ECLI:NL:GHARL:2020:9402
Gerechtshof Arnhem-Leeuwarden
- Hoger beroep
- Rechtspraak.nl
Toestemming voor verhuizing van de moeder met het kind en hoofdverblijfplaats van de minderjarige
In deze zaak heeft het Gerechtshof Arnhem-Leeuwarden op 12 november 2020 uitspraak gedaan in hoger beroep over de verzoeken van de ouders van een minderjarige. De moeder had verzocht om vervangende toestemming voor verhuizing met het kind naar [B] en om de hoofdverblijfplaats van het kind bij haar te bepalen. De vader, die ook gezag heeft over het kind, heeft hiertegen verweer gevoerd en verzocht om de hoofdverblijfplaats bij hem te bepalen. Het hof heeft in het kader van de regievoering de raad voor de kinderbescherming verzocht om onderzoek te doen naar de mogelijkheden van de verhuizing en het hoofdverblijf van de minderjarige.
Tijdens de mondelinge behandeling op 28 september 2020 is de moeder verschenen met haar advocaat, terwijl de vader en zijn advocaat via een Skype-verbinding deelnamen. Het hof heeft de feiten en omstandigheden van de zaak in overweging genomen, waaronder de noodzaak van de verhuizing, de impact op de minderjarige en de communicatie tussen de ouders.
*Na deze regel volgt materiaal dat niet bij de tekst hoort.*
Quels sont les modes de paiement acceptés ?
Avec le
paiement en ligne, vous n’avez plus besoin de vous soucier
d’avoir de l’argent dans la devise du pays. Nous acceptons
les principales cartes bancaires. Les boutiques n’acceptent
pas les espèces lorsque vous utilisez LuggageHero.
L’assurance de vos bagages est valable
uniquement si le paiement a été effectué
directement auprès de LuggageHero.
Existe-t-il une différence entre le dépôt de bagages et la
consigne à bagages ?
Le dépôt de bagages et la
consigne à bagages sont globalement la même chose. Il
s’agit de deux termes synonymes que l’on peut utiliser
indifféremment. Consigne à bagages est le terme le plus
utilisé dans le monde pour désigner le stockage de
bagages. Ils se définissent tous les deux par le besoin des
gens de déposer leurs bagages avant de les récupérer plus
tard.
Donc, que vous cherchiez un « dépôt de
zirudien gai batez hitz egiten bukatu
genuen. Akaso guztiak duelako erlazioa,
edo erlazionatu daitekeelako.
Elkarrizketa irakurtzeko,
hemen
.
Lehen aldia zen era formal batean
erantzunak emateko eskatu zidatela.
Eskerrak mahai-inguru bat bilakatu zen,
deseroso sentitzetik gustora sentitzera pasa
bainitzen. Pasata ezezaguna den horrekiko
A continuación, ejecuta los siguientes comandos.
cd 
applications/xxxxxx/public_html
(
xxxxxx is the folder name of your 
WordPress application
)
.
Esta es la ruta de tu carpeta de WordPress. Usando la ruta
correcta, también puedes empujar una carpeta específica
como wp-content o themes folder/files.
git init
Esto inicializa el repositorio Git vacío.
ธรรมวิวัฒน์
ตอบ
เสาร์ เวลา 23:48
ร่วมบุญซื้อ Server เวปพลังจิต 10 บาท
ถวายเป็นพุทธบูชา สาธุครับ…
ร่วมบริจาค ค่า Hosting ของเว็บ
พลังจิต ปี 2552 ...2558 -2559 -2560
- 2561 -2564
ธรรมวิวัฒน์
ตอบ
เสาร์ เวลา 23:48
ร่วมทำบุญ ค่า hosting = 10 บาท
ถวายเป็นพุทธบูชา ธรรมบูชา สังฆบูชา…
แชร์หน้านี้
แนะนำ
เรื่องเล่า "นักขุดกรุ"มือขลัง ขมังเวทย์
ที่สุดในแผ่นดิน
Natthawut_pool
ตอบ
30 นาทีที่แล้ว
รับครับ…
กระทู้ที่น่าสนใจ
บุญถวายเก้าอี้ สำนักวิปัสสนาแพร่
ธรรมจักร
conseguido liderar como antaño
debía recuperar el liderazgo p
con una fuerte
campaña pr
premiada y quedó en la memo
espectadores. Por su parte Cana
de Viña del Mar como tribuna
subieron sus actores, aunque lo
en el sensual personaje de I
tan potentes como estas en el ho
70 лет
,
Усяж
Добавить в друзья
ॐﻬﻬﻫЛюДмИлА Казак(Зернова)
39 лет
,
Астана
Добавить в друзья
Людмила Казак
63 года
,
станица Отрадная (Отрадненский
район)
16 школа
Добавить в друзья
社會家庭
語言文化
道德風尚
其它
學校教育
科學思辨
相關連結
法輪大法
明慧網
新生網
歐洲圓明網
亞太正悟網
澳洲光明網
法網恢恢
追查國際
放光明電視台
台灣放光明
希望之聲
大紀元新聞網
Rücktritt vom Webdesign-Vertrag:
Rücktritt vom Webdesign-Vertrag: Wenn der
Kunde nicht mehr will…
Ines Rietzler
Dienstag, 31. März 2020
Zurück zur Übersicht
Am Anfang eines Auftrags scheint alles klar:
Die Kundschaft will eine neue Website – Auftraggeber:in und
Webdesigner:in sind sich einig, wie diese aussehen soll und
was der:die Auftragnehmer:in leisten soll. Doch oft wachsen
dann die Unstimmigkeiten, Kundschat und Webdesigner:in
Het hof heeft vastgesteld dat de moeder onvoldoende heeft aangetoond dat de verhuizing noodzakelijk was en dat de belangen van de minderjarige niet in het geding waren. De vader heeft aangegeven dat de afstand door de verhuizing zijn rol als ouder bemoeilijkt.
Uiteindelijk heeft het hof de bestreden beschikking van de rechtbank vernietigd voor zover deze de moeder vervangende toestemming voor verhuizing verleende, maar heeft het de hoofdverblijfplaats van de minderjarige bij de moeder bevestigd. Het hof heeft de ouders aangespoord om in gesprek te gaan over de toekomst van hun kind en de zorgregeling, waarbij zij samen met hulpverlening werken aan een ouderschapsplan.